Bagi S. Jai, gagasan inilah yang mendasari suatu pendapat bahwa ketika teater adalah sebuah peristiwa sederhana, namun kata-kata membuatnya tersiksa, yang artinya hal itu akan memenjara jiwa dan tubuh aktor dalam realitasnya.

Oleh karena itulah, manusia, sebenarnya bertindak sebagai seorang ilmuwan, intelektual dan juga sebagai manusia yang bertanggungjawab demi keilmuannya dan demi meringankan beban kemanusiaan. Semacam peneguhan sikap metafisis dan jiwa seseorang untuk menyampaikan kegairahan hidup bahwa di tubuhnya terhampar ruang dan waktu yang terdesak untuk dihadirkan dalam suasana realitas masa kini.

Realisme, sebagai pilihan kepanjangan gagasan artistik memang memungkinkan untuk pengembangan pilihan bentuk testimoni yang memang sarat dengan wilayah kelisanan.
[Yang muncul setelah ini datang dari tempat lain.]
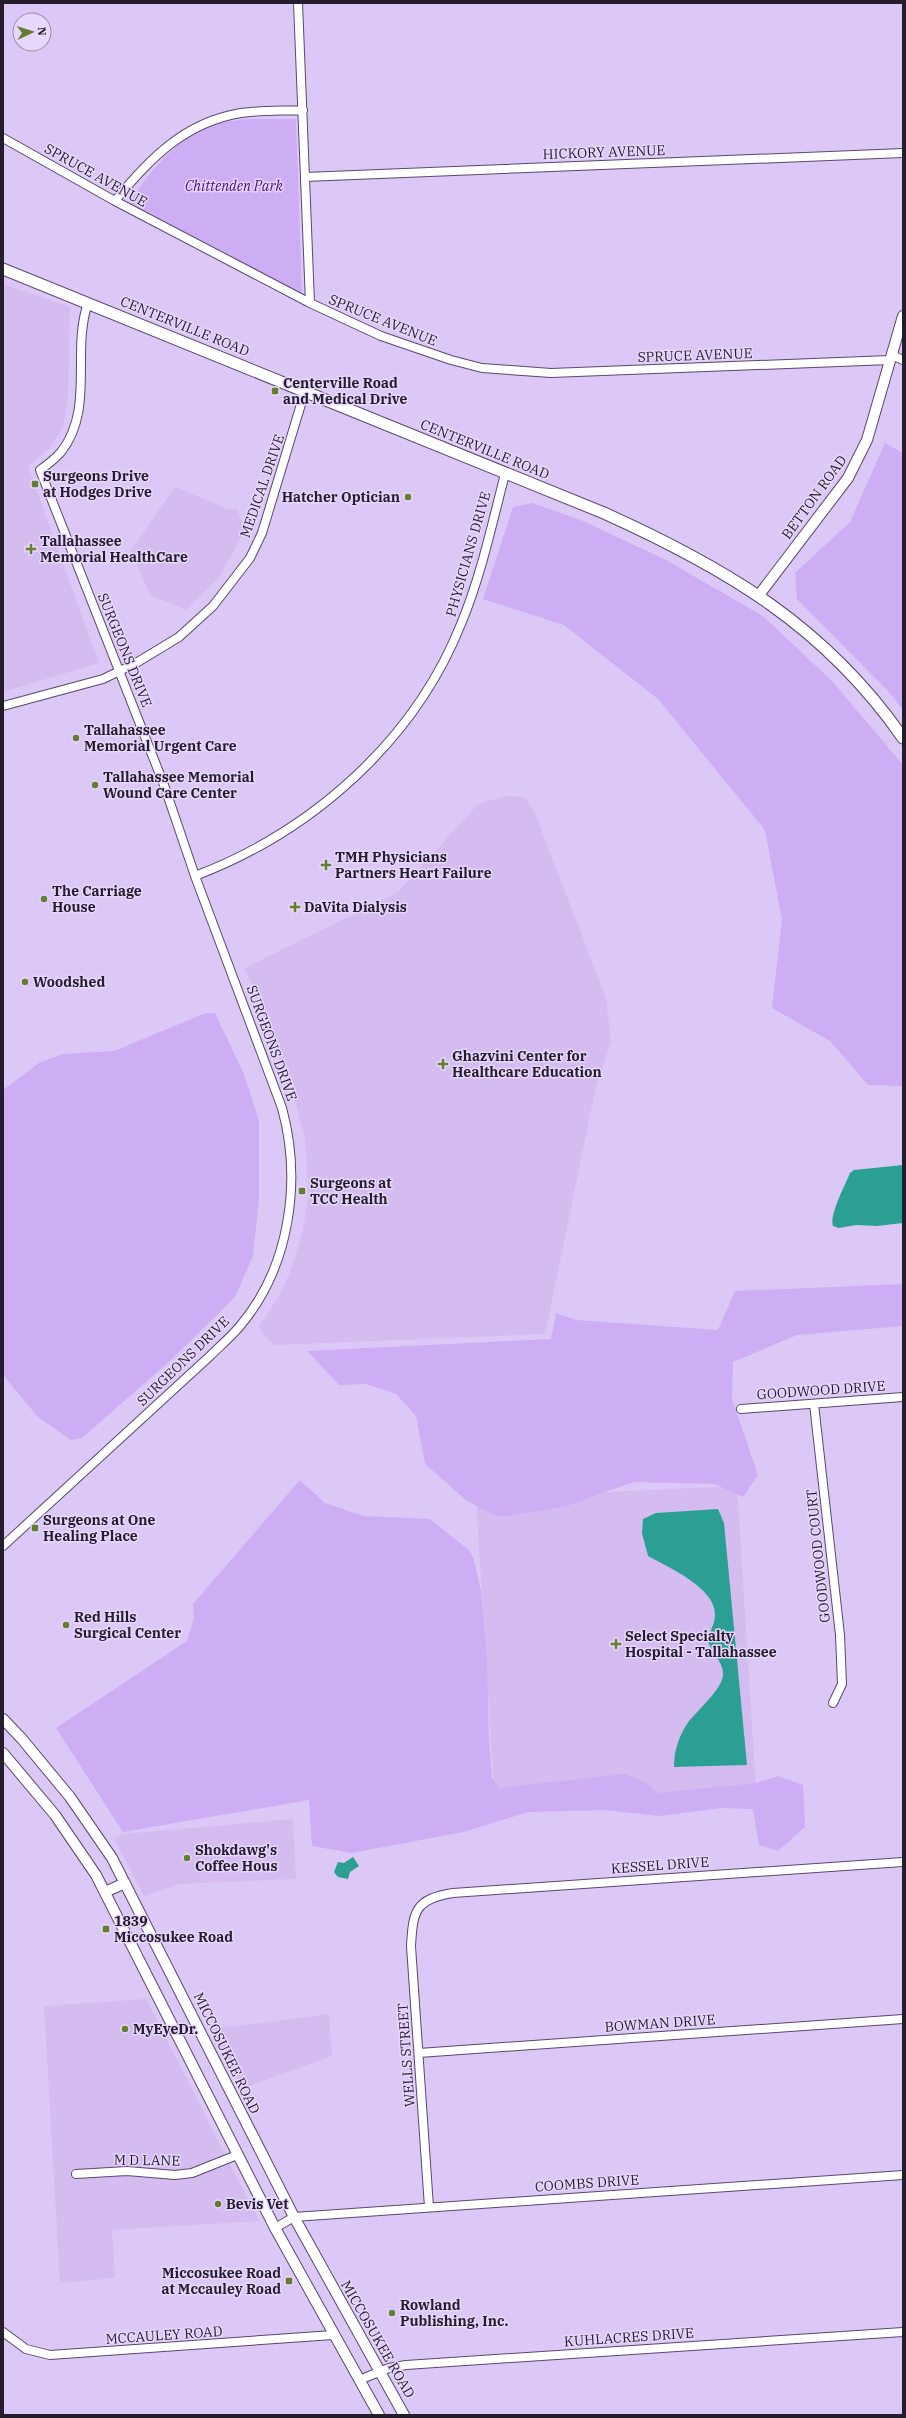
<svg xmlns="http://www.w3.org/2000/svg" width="906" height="2418" font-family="'IBM Plex Serif',serif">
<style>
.built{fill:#d4bcf1}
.green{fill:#cdadf4}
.water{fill:#2b9f93}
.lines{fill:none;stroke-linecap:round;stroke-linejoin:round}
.minor-casing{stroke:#59476f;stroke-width:10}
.tertiary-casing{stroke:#59476f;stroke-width:12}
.secondary-casing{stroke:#59476f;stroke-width:13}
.minor{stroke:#fff;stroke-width:8}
.tertiary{stroke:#fff;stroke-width:10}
.secondary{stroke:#fff;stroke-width:11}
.poi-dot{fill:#657d30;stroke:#e7d7fd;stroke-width:1.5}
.labels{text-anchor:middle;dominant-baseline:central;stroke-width:3;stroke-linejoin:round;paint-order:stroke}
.street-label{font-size:14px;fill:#251d2e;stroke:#e7d7fd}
.park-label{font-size:14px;font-style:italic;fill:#4b0f77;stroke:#e7d7fd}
.poi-label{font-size:14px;font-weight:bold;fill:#251d2e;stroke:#e7d7fd;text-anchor:start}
</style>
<rect width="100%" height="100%" fill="#dcc8f6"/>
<path class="built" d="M3,284L70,307L68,398L63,428L50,448L28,466L99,663L3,692Z
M175,487L228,509H237L245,530L219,578L186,610L150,595L131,550Z
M505,796L524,797L534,811L606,998L611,1042L596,1087L545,1334L275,1345L263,1335L259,1326L278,1298L291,1270L303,1230L308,1196L307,1162L304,1134L293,1093L245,968L397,893L478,804Z
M737,1486L756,1790L495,1807L476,1498Z
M293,1819L296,1879L180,1884L144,1896L114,1838L123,1834Z
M146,1999L259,2221L112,2230L115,2278L60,2283L44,2006Z
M329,2014L332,2056L243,2088L213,2029Z"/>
<path class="green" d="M250,119H296L302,296L130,203C147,173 175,141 208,127C221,122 236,120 250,119Z
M885,443L903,453V710L888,691L797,599L795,573L850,522Z
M532,503L583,521L666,560L763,616L833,682L903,765V1086L868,1085L830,1041L772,1008L782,920L765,830L658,699L564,625L483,599L513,507Z
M206,1013H215L244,1074L259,1121V1198L253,1256L235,1297L171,1360L82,1438L71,1440L38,1417L3,1375V1090L39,1063L62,1054L114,1051Z
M903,1284V1326L797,1335L733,1362L732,1399L758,1475L743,1497L715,1484L633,1482L564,1507L499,1517L467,1501L425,1464L416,1416L396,1394L366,1384L339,1385L307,1351L551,1339L556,1313L576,1320L718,1330L735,1291Z
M300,1480L325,1503L363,1516L430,1519L470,1551L474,1560L481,1591L487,1659L489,1742L492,1778L499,1788L625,1774L644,1782L658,1793L756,1783L778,1776L803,1785L805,1827L778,1851L759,1845L753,1809L721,1808L659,1816L604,1810L529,1812L463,1832L352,1853L312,1846L309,1800L123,1832L56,1728L187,1641L194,1618L193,1604Z"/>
<path class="water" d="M903,1165V1223L877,1226L856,1225L839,1228L833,1226C829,1216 845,1185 850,1173L854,1170Z
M718,1509L724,1523L747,1765L674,1767C674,1752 678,1738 687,1724C696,1711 722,1690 723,1675C724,1662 711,1653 708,1641C709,1632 715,1624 715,1615C716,1588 668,1567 648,1556L642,1533L643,1519L656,1513Z
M353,1857L359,1866L350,1872L348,1879L338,1877L334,1872L338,1862L344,1863Z"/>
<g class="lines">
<defs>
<path id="minor" d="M298,3L310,303
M3,138L115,201L310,303L381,336L451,360L482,368L551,373L890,360
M305,177L903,153
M115,201C149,159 185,122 241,113C261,110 283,111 303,110
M892,355L903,360
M3,706L103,679L136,663L179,637L213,606L250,558L262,533L305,391
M195,876C311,832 414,742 461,624C481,576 492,524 505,474
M814,1404L840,1635L842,1684L833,1703
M741,1409L903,1397
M3,1546L210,1356C220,1346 231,1337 240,1326C290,1267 302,1181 282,1108L195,876L164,785L40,470C47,465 55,459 61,452C95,409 71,351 88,303
M419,2053L903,2019
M76,2174L127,2171L175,2175L192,2173L237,2155
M429,2207L411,1946C413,1911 415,1899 453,1893L903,1862
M275,2228L294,2217L903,2175
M3,2332L26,2349L50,2355L333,2335
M359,2380L389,2368L406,2365L903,2332"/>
<path id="tertiary" d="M759,595L848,478L867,440L903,316
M3,1719L22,1739L70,1797L112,1858L294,2217L404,2415
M3,1753L55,1815L96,1875L275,2228L379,2415
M105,1892L125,1883"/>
<path id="secondary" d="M3,269L604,513C726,568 825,626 903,738"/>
</defs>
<use href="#minor" class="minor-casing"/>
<use href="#tertiary" class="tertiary-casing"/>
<use href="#secondary" class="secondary-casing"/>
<use href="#minor" class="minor"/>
<use href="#tertiary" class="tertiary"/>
<use href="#secondary" class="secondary"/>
</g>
<g class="poi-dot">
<rect x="271" y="387" width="8" height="8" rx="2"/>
<rect x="31" y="480" width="8" height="8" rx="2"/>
<circle cx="408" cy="497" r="4"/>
<path d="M29 543h4v4h4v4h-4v4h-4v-4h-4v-4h4z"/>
<circle cx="76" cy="738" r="4"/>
<circle cx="95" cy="785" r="4"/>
<path d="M324 859h4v4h4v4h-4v4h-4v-4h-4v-4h4z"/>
<circle cx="44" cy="899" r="4"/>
<path d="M293 901h4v4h4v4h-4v4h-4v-4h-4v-4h4z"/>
<circle cx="25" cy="982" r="4"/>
<path d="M441 1058h4v4h4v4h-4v4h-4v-4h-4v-4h4z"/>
<rect x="298" y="1187" width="8" height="8" rx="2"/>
<rect x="31" y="1524" width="8" height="8" rx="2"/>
<circle cx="66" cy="1625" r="4"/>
<path d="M614 1638h4v4h4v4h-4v4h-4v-4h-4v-4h4z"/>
<circle cx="187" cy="1858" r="4"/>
<rect x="102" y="1925" width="8" height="8" rx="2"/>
<circle cx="125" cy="2029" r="4"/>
<circle cx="218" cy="2204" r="4"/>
<rect x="285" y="2277" width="8" height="8" rx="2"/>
<circle cx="392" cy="2313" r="4"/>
</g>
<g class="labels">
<g class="street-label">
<text transform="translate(604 152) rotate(-2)">HICKORY AVENUE</text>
<text transform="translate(96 175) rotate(29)">SPRUCE AVENUE</text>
<text transform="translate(383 320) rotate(22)">SPRUCE AVENUE</text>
<text transform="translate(185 326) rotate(22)">CENTERVILLE ROAD</text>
<text transform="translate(695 355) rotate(-2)">SPRUCE AVENUE</text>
<text transform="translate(485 449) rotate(22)">CENTERVILLE ROAD</text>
<text transform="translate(262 486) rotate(-71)">MEDICAL DRIVE</text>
<text transform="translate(814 497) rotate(-54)">BETTON ROAD</text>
<text transform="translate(468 554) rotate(-74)">PHYSICIANS DRIVE</text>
<text transform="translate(125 650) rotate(68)">SURGEONS DRIVE</text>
<text transform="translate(272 1043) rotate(70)">SURGEONS DRIVE</text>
<text transform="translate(183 1361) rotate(-44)">SURGEONS DRIVE</text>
<text transform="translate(821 1390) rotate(-4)">GOODWOOD DRIVE</text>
<text transform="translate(818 1556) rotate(-96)">GOODWOOD COURT</text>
<text transform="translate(660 1865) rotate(-4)">KESSEL DRIVE</text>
<text transform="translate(660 2023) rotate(-4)">BOWMAN DRIVE</text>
<text transform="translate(227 2053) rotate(64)">MICCOSUKEE ROAD</text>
<text transform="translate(406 2055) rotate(-94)">WELLS STREET</text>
<text transform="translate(147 2160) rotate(1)">M D LANE</text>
<text transform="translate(587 2183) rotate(-4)">COOMBS DRIVE</text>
<text transform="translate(164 2335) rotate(-4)">MCCAULEY ROAD</text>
<text transform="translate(629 2337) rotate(-4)">KUHLACRES DRIVE</text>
<text transform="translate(378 2339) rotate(60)">MICCOSUKEE ROAD</text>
</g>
<g class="park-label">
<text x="234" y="186">Chittenden Park</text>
</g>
<g class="poi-label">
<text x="283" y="383">Centerville Road<tspan x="283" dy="16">and Medical Drive</tspan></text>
<text x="43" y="476">Surgeons Drive<tspan x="43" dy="16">at Hodges Drive</tspan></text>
<text x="400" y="497" text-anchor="end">Hatcher Optician</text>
<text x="40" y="541">Tallahassee<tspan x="40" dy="16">Memorial HealthCare</tspan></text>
<text x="84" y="730">Tallahassee<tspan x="84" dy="16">Memorial Urgent Care</tspan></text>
<text x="103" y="777">Tallahassee Memorial<tspan x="103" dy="16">Wound Care Center</tspan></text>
<text x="335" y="857">TMH Physicians<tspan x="335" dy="16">Partners Heart Failure</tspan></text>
<text x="52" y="891">The Carriage<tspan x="52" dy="16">House</tspan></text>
<text x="304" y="907">DaVita Dialysis</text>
<text x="33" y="982">Woodshed</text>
<text x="452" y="1056">Ghazvini Center for<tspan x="452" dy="16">Healthcare Education</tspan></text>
<text x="310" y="1183">Surgeons at<tspan x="310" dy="16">TCC Health</tspan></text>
<text x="43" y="1520">Surgeons at One<tspan x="43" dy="16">Healing Place</tspan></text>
<text x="74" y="1617">Red Hills<tspan x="74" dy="16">Surgical Center</tspan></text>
<text x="625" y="1636">Select Specialty<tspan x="625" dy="16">Hospital - Tallahassee</tspan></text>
<text x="195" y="1850">Shokdawg's<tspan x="195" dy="16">Coffee Hous</tspan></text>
<text x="114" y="1921">1839<tspan x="114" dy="16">Miccosukee Road</tspan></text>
<text x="133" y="2029">MyEyeDr.</text>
<text x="226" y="2204">Bevis Vet</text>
<text x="281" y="2273" text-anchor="end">Miccosukee Road<tspan x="281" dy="16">at Mccauley Road</tspan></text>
<text x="400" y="2305">Rowland<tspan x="400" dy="16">Publishing, Inc.</tspan></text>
</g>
</g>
<rect width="906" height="2418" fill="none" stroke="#251d2e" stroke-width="8"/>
<g transform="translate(32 32) rotate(86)"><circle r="19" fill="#e7d7fd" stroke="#998daa"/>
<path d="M0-3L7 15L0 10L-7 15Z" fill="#657d30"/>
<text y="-6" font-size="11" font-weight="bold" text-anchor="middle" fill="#251d2e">N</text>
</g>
</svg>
Biasanya, baik dalam bidang hukum maupun politik yang memang paling sering menggunakan istilah ini pun, sebenarnya punya pemaknaan yang sama.

Sementara dalam perluasan maknanya, testimoni tersebut penting untuk menjernihkan pikiran, hati, dan emosi sebagai semacam jalan pencerahan atau pengakuan dosa dan lain-lain. Hal ini senada dengan yang disampaikan oleh Sebangun dengan pernyataan Carl Gustav Jung, salah seorang tokoh psikologi analitik, yang mengungkapkan bahwa setiap benda padat memiliki sisi-bayangnya sendiri. Mengingkari bayangannya sendiri berarti kehilangan kepadatan.

Oleh karena itu, setidaknya melalui pementasan monolog yang bertajuk Racun Tembakau, segala problema ini coba disingkap. Tidak hanya disingkap, tapi juga kemudian dipersoalkan lebih jauh, khususnya mengenai batas-batas dari pelbagai konflik kejiwaan itu.

Konflik-konflik kejiwaan yang coba diungkap dalam pementasan tersebut adalah konflik-konflik antara lelaki-perempuan, masalah pribadi dan keilmuan, masalah hilangnya kepribadian, juga mengenai masalah akan ingatan, baik tentang masa lalu, masa kini, dan masa akan datang.

Melalui tokoh Harman, memang masalah rokok dan bahaya asap rokok seperti menjadi pemantik dari segala problema itu. Akan tetapi, oleh S.Jai, , masalah rokok serta bahaya asap rokok dianggapnya tidak mustahil malah menjadi semacam ruang yang luang, apalagi bagi orang seperti Harman, yang memiliki kompleksitas masalah kejiwaan yang akut.

Harman, seorang suami dan pria berumur, tampil dengan cambang panjang, pakaian parlente dan berdasi. Tentu saja, sebagai seorang pria, terlebih lagi sebagai suami, Harman merasa tertekan dengan tingkah polah istrinya yang ternyata hanya mengatasnamakan sosial dan amal untuk kepentingan dirinya sendiri. Lebih jauh, dirinya yang seorang perokok merasa dilematis ketika harus menyampaikan pidato di depan umum tentang bahaya rokok.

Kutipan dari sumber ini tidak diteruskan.